Integer enumeration class to represent the number of wires an operation acts on

AllWires

An enumeration which represents all wires in the subsystem.

AnyWires

An enumeration which represents any wires in the subsystem.

PennyLane also provides a function for checking the consistency and correctness of an operator instance.

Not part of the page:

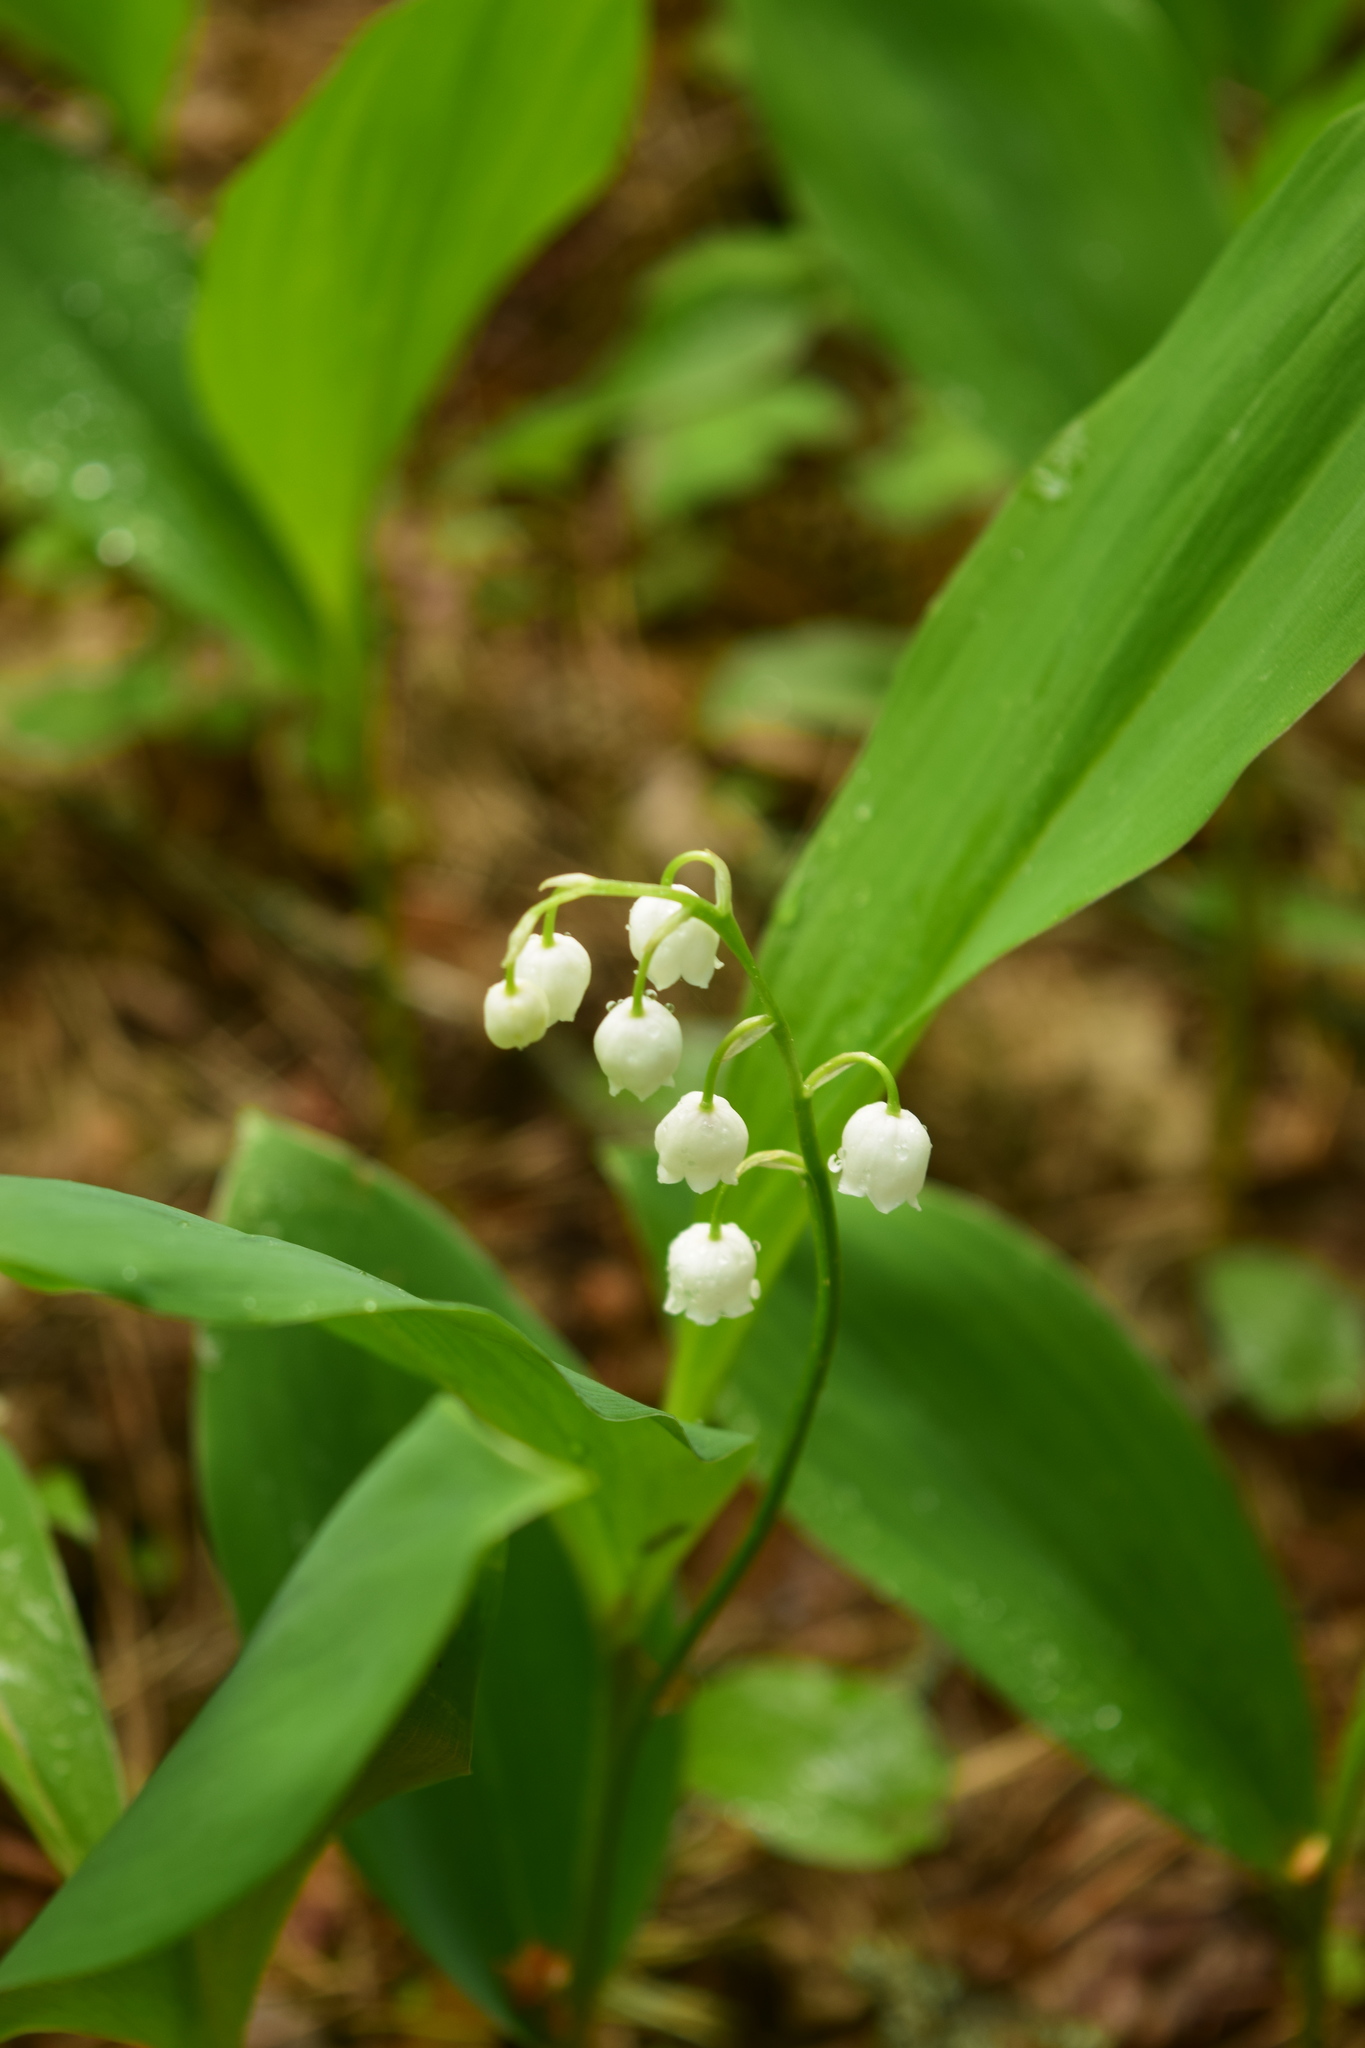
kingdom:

assert_valid(op[, skip_pickle, …])

Runs basic validation checks on an Operator to make sure it has been correctly defined.

Operation attributes

PennyLane contains a mechanism for storing lists of operations with similar attributes and behaviour (for example, those that are their own inverses). The attributes below are already included, and are used primarily for the purpose of compilation transforms. New attributes can be added by instantiating new Attribute objects. Please note that these objects are located in pennylane.ops.qubit.attributes, not pennylane.operation.

Attribute

Class to represent a set of operators with a certain attribute.

composable_rotations

Operations for which composing multiple copies of the operation results in an addition (or alternative accumulation) of parameters.

diagonal_in_z_basis

Operations that are diagonal in the computational basis.

has_unitary_generator

Operations that are generated by a unitary operator.

self_inverses

Operations that are their own inverses.

supports_broadcasting

Operations that support parameter broadcasting.

symmetric_over_all_wires

Operations that are the same if you exchange the order of wires.

symmetric_over_control_wires

Controlled operations that are the same if you exchange the order of all but the last (target) wire.